API Analytics platform are key for any platform company that wants to gain insights into their API and platform usage. These insights can be leveraged by product owners, growth teams, developer relations, and more to make more strategic decisions based on the raw health of your platform business rather than just gut feelings. However, many API platforms have a very high volume of API calls per day. This volume creates a set of unique challenges when designing an analytics system that scales without crippling their platform or having sticker shock when looking at their cloud vendor’s bill. This post goes into some of the inner workings of how we designs Moesif’s API analytics platform to handle companies with billions of API calls a day.

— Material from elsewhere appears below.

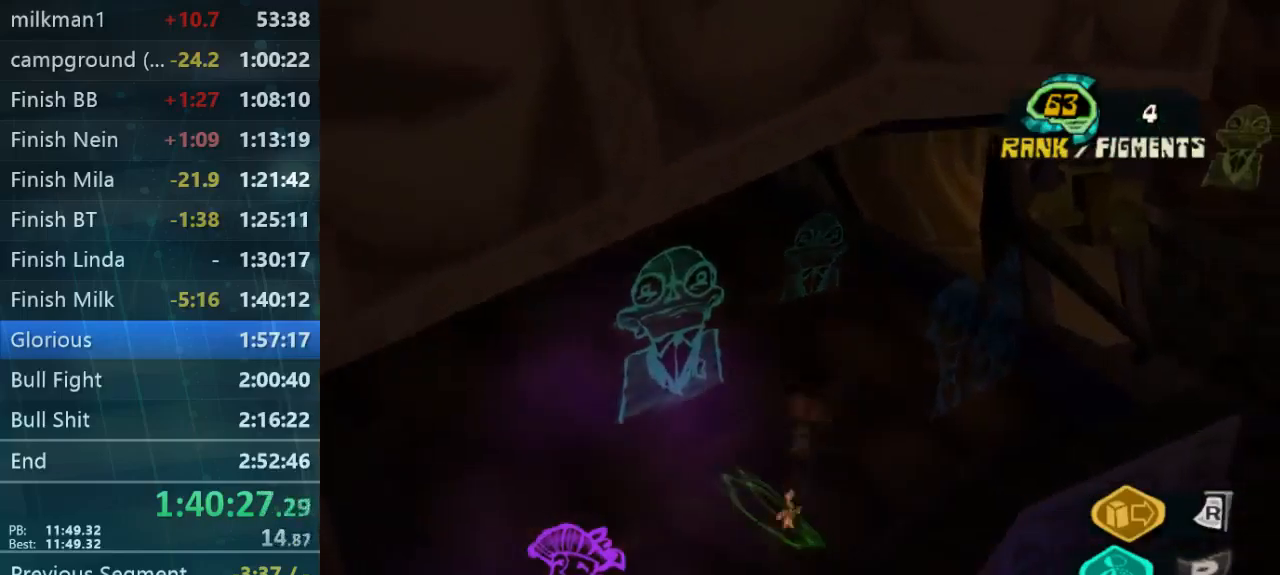
{"buttons": [], "left_stick": "up", "right_stick": "center", "button_events": []}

Designing for scale starts with a well-designed agent to collect metrics from various applications and send to your analytics platform. Since the agent or SDK is embedded in your application, a poorly designed one could cripple your core services if your analytics service gets overloaded. In order to prevent this, your agent should have automatic fail safes and kill switches.

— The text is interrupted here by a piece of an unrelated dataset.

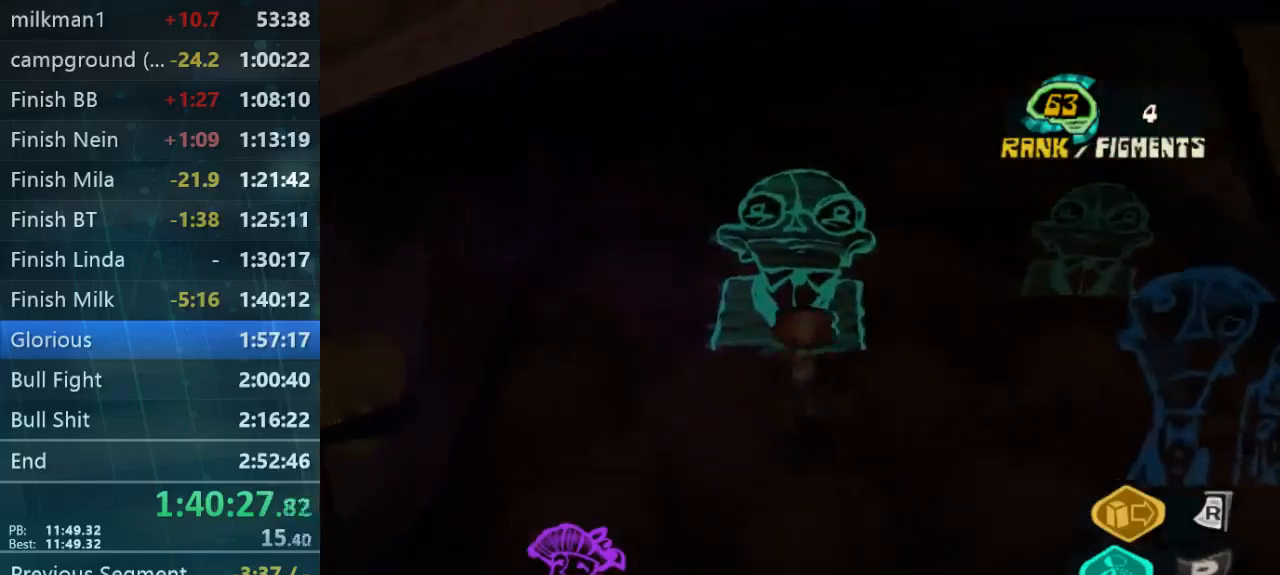
{"buttons": [], "left_stick": "up", "right_stick": "down-right", "button_events": []}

For starters, the agent should collect any metrics asynchronous from your core application code and should sit out-of-band, This way, even if your analytics service is down for extended periods of time, your application availability is not affected. Ensure any errors in processing metrics data are handled and not propagated back to the application itself. Since you’ll be collecting metrics asynchronously, you’ll want to leverage local queuing. This can be done in memory or to disc depending on the data consistency required. Keep in mind though, any resources that need to be allocated locally such as memory or disc required for a queue needs to be constrained. Otherwise, a queue could continue to grow without bounds if your analytics service goes down for an extended period of time eventually causing the process to run out of memory and crash. One way to solve this via fixed queue size and drop older events.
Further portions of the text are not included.